Reenvision Your Value Chain as a Capital and Pricing Chain

Foster innovations that target the shifting financial strength of customers and suppliers.

Meeting customers’ needs is fundamental to growing your margins in both good times and bad. The best companies understand how the economic crisis is shifting customer needs and values, and are transforming their offerings through product and service innovations to address what’s most important to their customers now. Currently, that includes helping them reduce costs and free up cash. Consider these ways to capture sustainable margins:

  • “Bite-Size” Offers Consumers in developed countries have long paid more up front for products in bulk (e.g., laundry detergent), saving on unit costs over time. In contrast, consumers in developing countries buy these products in the single-use sizes they can afford. Benefit from the coming shift as consumers in developed countries seek lower up-front costs, paying more per unit to buy less at one time—even if they buy the same amount across the year.
  • Terms of Purchase In the airline industry after 9/11, winning suppliers found innovative ways to help their customers continue to buy from them. For example, GE Capital provided liquidity to airlines by purchasing their planes and leasing them back. Look to your relative financial strengths to free cash for customers.
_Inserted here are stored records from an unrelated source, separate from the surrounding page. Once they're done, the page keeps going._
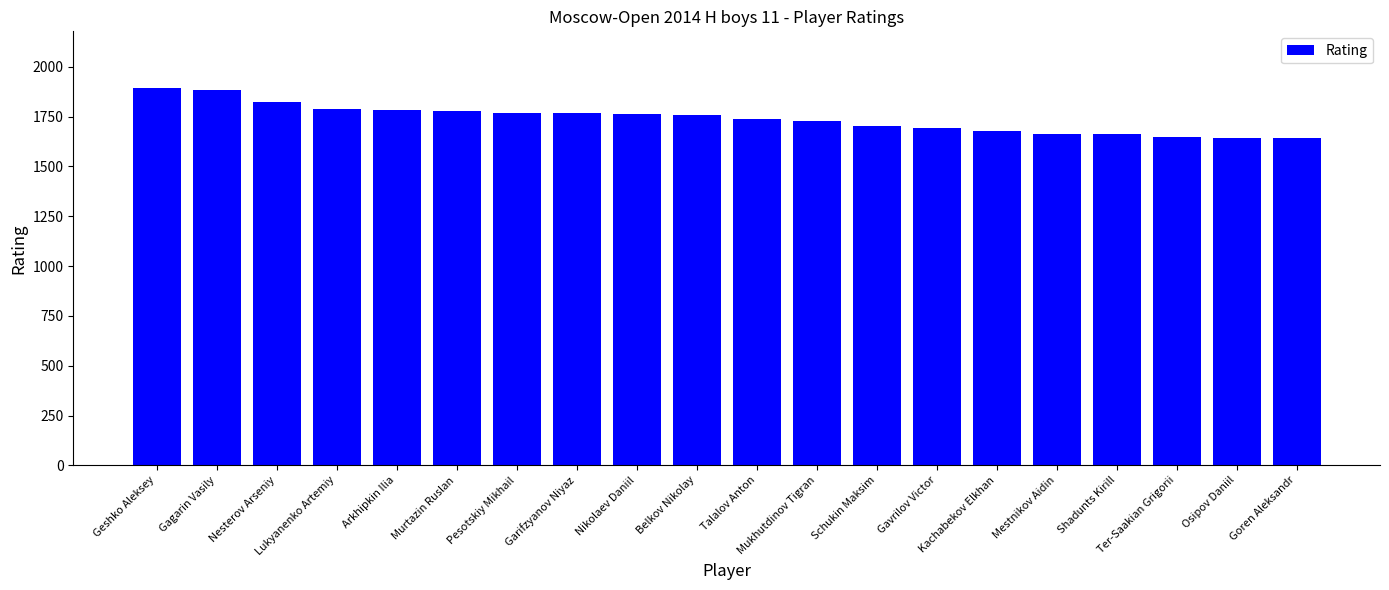

Approximately how many times larger is the value at Geshko Aleksey compared to Ter-Saakian Grigorii?

1.1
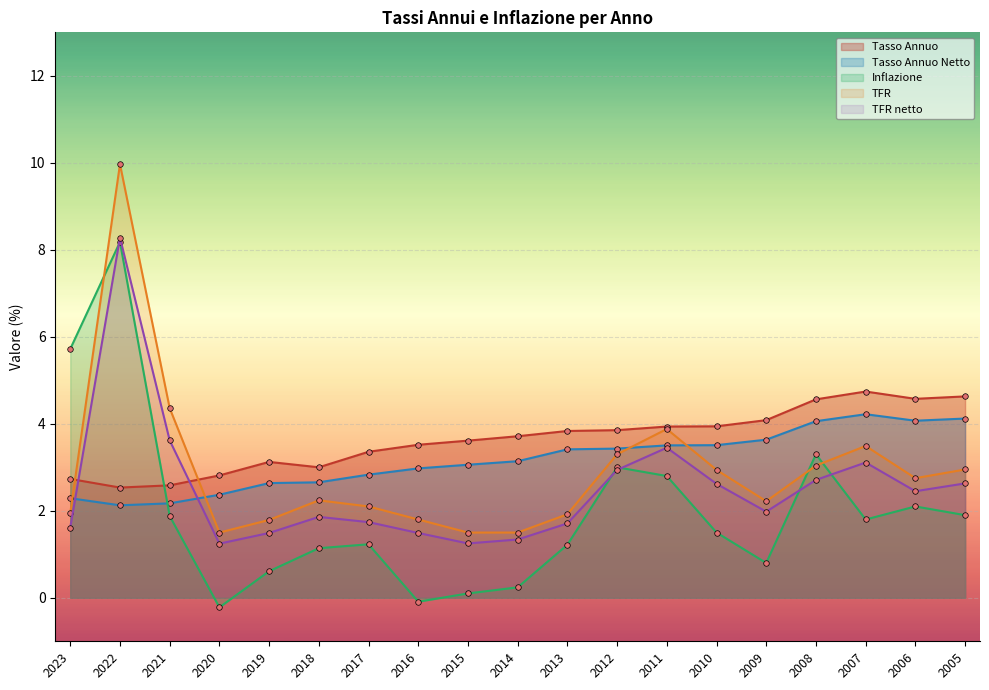

List the labels in order of Inflazione value, largest first.

2022, 2023, 2008, 2012, 2011, 2006, 2005, 2021, 2007, 2010, 2017, 2013, 2018, 2009, 2019, 2014, 2015, 2016, 2020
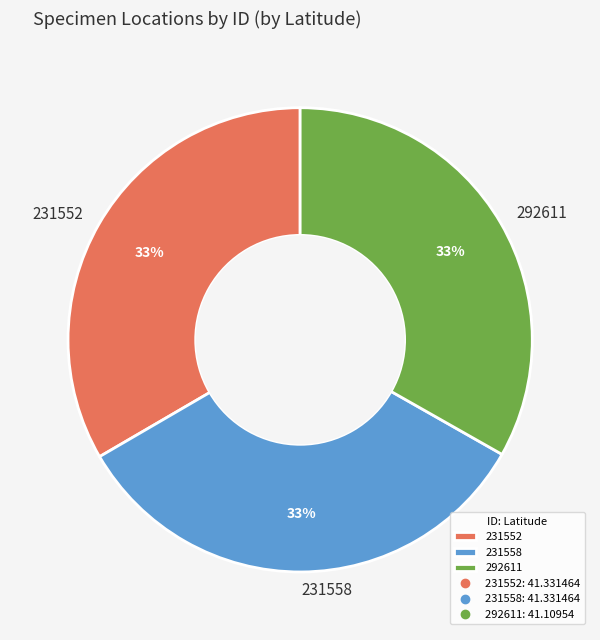

To the nearest percent, what percentage of the pie is 231552?

33%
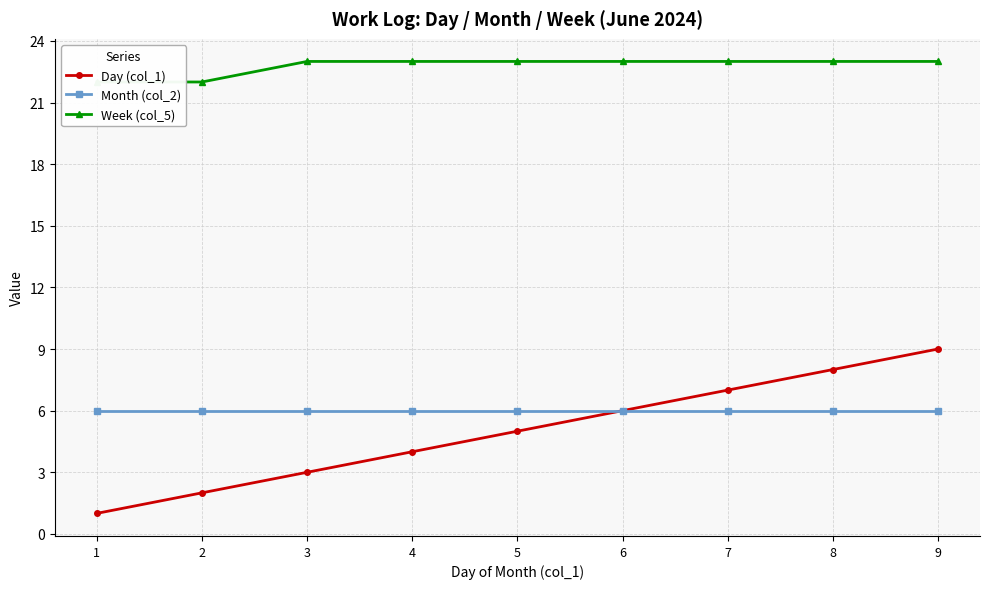

What is the sum of all Week (col_5) values?

205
On the supplier side, you can use healthy balance sheets to create win-win deal terms in return for better prices or guaranteed availability of critical supply. Look for opportunities across your value chain by bringing different supplier-facing functions to the table to understand how today’s financial conditions are impacting critical suppliers. With this full picture, companies can position themselves at a distinct advantage with critical suppliers.

“It has been my observation that most people get ahead during the time that others waste.”

-Henry Ford

Use the crisis to price for the true value of intangibles that customers under-appreciate.

Price discussions now are focusing on whether it’s possible to sustain gains achieved by passing on commodity-cost spikes to customers. This battle isn’t worth fighting too hard, however, as those price increases don’t reflect underlying value and could invite customer backlash. You should take this opportunity, though, to more accurately price elements of your offer that customers typically undervalue—especially elements with “insurance” value such as guaranteed supply, security, or reliability. Moments of crisis make these offer components much more tangible since customers who have paid for them can achieve significant benefits over those that haven’t.

  • For example, in the wake of Hurricane Hugo, guaranteed supply contracts separated winners from losers in the property insurance industry. A small set of property insurers exited Hurricane Hugo with claims 30% lower than their peers. The reason? For years, these insurers had paid extra for guaranteed plywood supply, which they were able to use to protect property from post-hurricane rain damage long after local supplies were gone.